C'è chi ne parla come di bamboccioni affetti da mammismo, chi li definisce gioventù sprecata nella loro condizione di funamboli senza rete. Certo è che, al di là delle definizioni e delle interpretazioni, i fatti non cambiano. L'Italia è un paese bloccato, profondamente cambiato rispetto a venti, trent'anni fa e soprattutto non è un paese per giovani. Lavoro, casa, possibilità di costruirsi un nucleo familiare indipendente da quello d'origine: sono tutti miraggi per la generazione "mille euro", quelli che hanno meno di quarant'anni insomma, mentre il paese continua a cullarsi sulle rovine del recente passato. Si potrebbe quasi dire che il futuro è un lusso da proprietari, parafrasando le parole che Sartre fa pronunciare al protagonista de La Nausea.
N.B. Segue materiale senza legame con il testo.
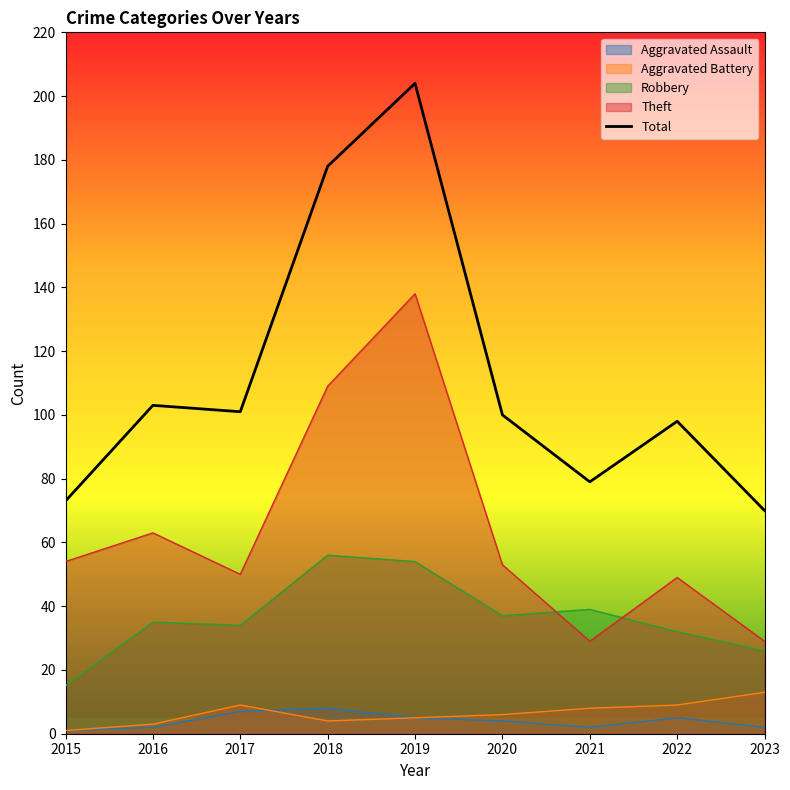

What is the greatest value displayed?

204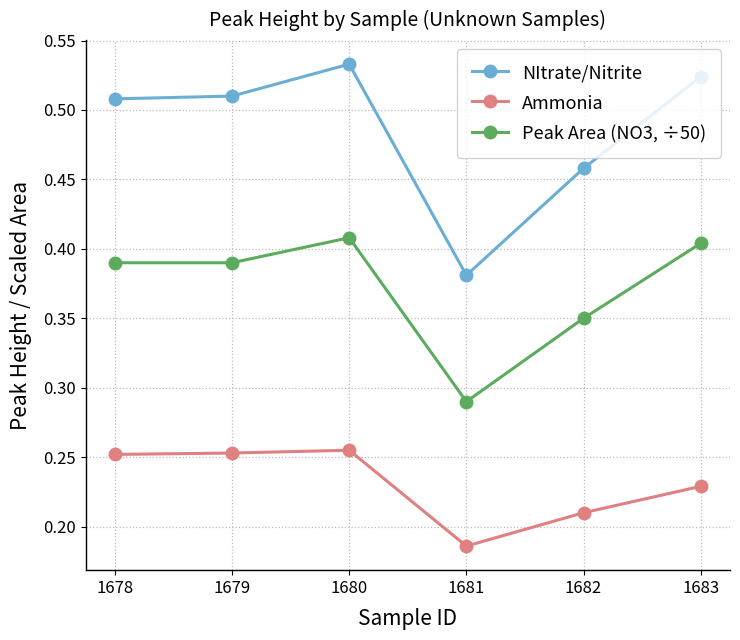

The Ammonia series shows 0.3 at 1682. True or false?

False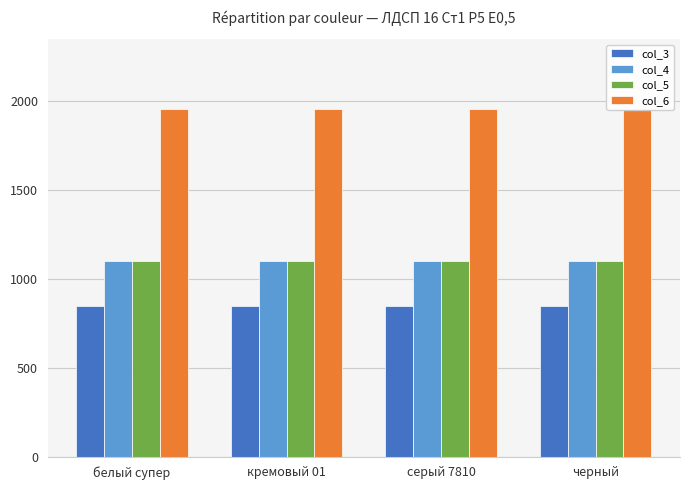

What is the label of the 2nd bar from the left?

кремовый 01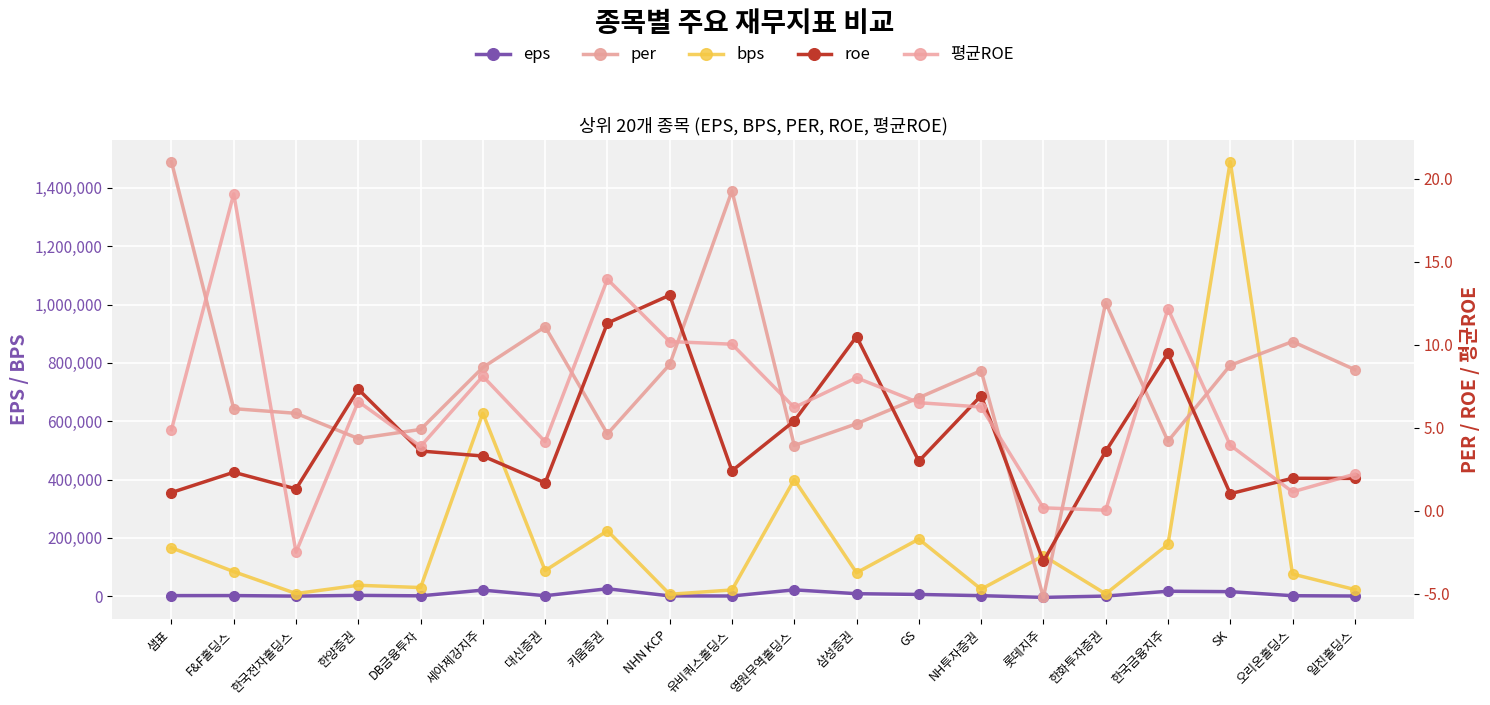

What is the value of the per point at the 14th from the left?

8.4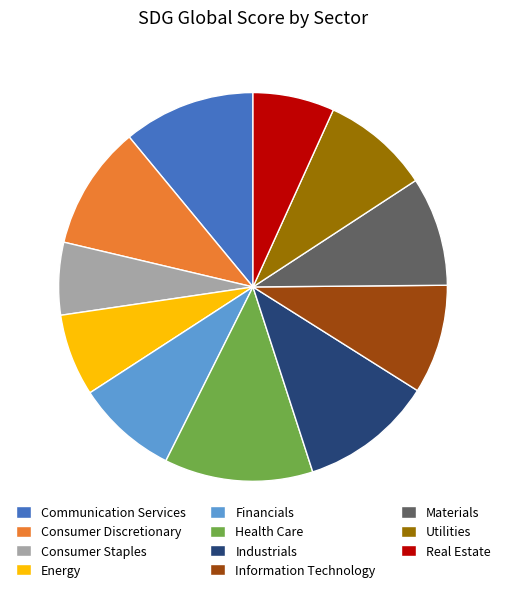

What is the largest slice in the pie chart?

Health Care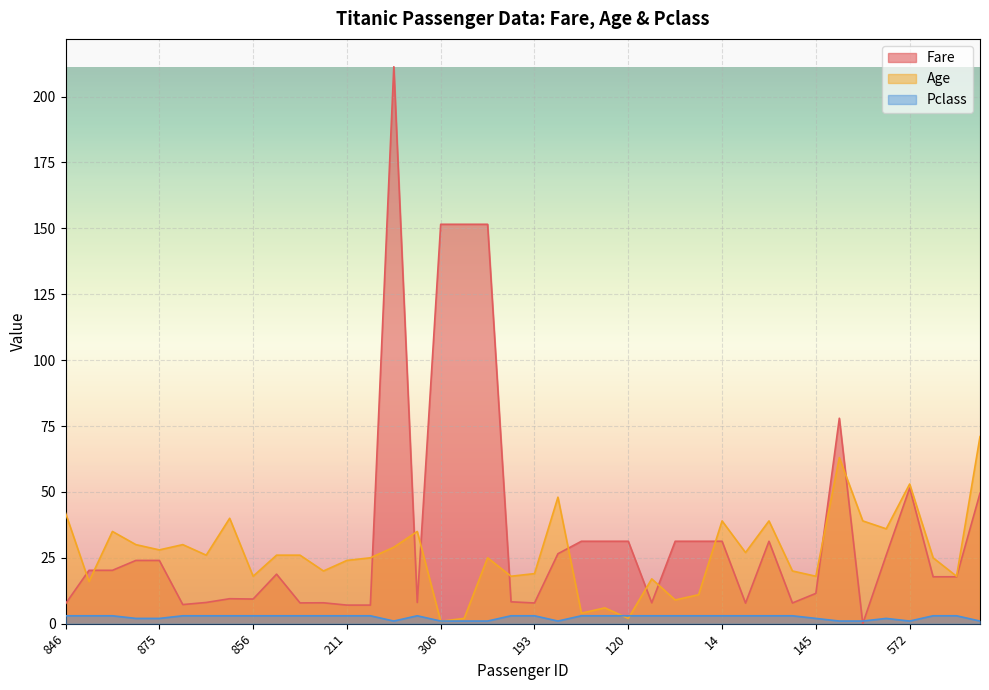

Where is the first local minimum for Age?

747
Ma invertendo la prospettiva, perché il filosofo francese parlava in quei termini del passato.
Contro l'idea che tale situazione sia solo un fenomeno culturale o antropologico intervengono il giornalista ed economista Marco Iezzi e la giornalista parlamentare Tonia Mastrobuoni. Nel loro libro-inchiesta Gioventù sprecata. Perché in Italia si fatica a diventare grandi denunciano, dati e rapporti statistici alla mano, quello che definiscono un vero e proprio "dramma collettivo che ha radici sociali ed economiche". Vediamo come. Partendo dallo studio Difficoltà nella transizione dei giovani allo stato adulto e criticità nei percorsi di vita femminili, pubblicato dall'Istat nel 2009, si legge che "più della metà dei giovani abbandona la famiglia non perché ha trovato un lavoro soddisfacente e che gli garantisca un'autonomia, ma perché si sposa". Aggiungendo che la media è di poco più di un figlio per donna nonostante meno della metà lavori, è così confermata l'affermazione "donne a casa, culle vuote" del politologo Maurizio Ferrera che fotografa quel dramma dimenticato che è la questione femminile. Tutta italiana, perché all'estero ci sono esempi eccellenti, soprattutto Francia o Germania, di come politiche di conciliazione efficaci (asili nido, congedi parentali) innalzino i tassi di natalità. I due autori proseguono parlando della scuola, con il suo corpo docente mal pagato e vecchio e di quell'Università del 3+2, ormai non più egualitaria e non più accessibile a tutti, affetta da gigantismo con l'aumento del
numero dei corsi di studio e la proliferazione incontrollata delle cattedre. Si alzano cori di lamentela contro tagli e mancanza di fondi (spesso sono professori e rettori a manifestare il disagio, prevalentemente maschi e sempre più anziani), ma il punto è che i soldi sono soprattutto spesi per distribuire posti più che per fare ricerca e appena lo 0,4% viene investito in servizi agli studenti. E infine, last but not least, arrivano al tema del lavoro, teoricamente flessibile, praticamente precario con i suoi effetti estesi sulla vita del singolo. La necessità di una riforma degli ammortizzatori sociali che si trascina dal "pacchetto Treu" del 1997 e invece si continua a comprimere sul costo del lavoro per rimanere competitivi anziché investire in nuove tecnologie. Pregio di questo libro è l'analisi critica della realtà attraverso le lenti dei cosiddetti patrii baluardi (il mattone, il posto fisso, la scuola pubblica), l'affrontare le emergenze delle nuove generazioni con la competenza di chi non vuole suonare le corde del risentimento o della rassegnazione. Ne è il segno tangibile la sezione finale, tutta dedicata alle interviste. E dalle parole di chi ce l'ha fatta (dalla regista teatrale Emma Dante a Frida Giannini, direttore creativo di Gucci), degli emigranti (da Ugo Bot, dirigente Onu a Bassora, al Banchiere della Usb di Londra Roberto Isolani) emergono percorsi alternativi. Storie che hanno un comun denominatore: intraprendenza, attitudine alla mobilità, intellettuale e fisica, un ambiente nel quale crescere stimolante e generalmente facoltoso. Poi ci sono quelli che i due autori chiamano i "saggi" (da Margherita Hack ad Andrea Camilleri), quelli nati tra gli Anni Dieci e Trenta che hanno vissuto il Paese che non c'è più. E i pareri sono contrastanti. "Quando l'Italia si è rimessa in piedi" dice critico Mario Monicelli, "le persone hanno cominciato a non poterne più di sacrificarsi, di vivere con poco. E hanno voluto garantire le stesse comodità anche ai figli. Ed è così che siete diventati tutti mammoni". Sarà un caso che queste sono le parole che chiudono il libro?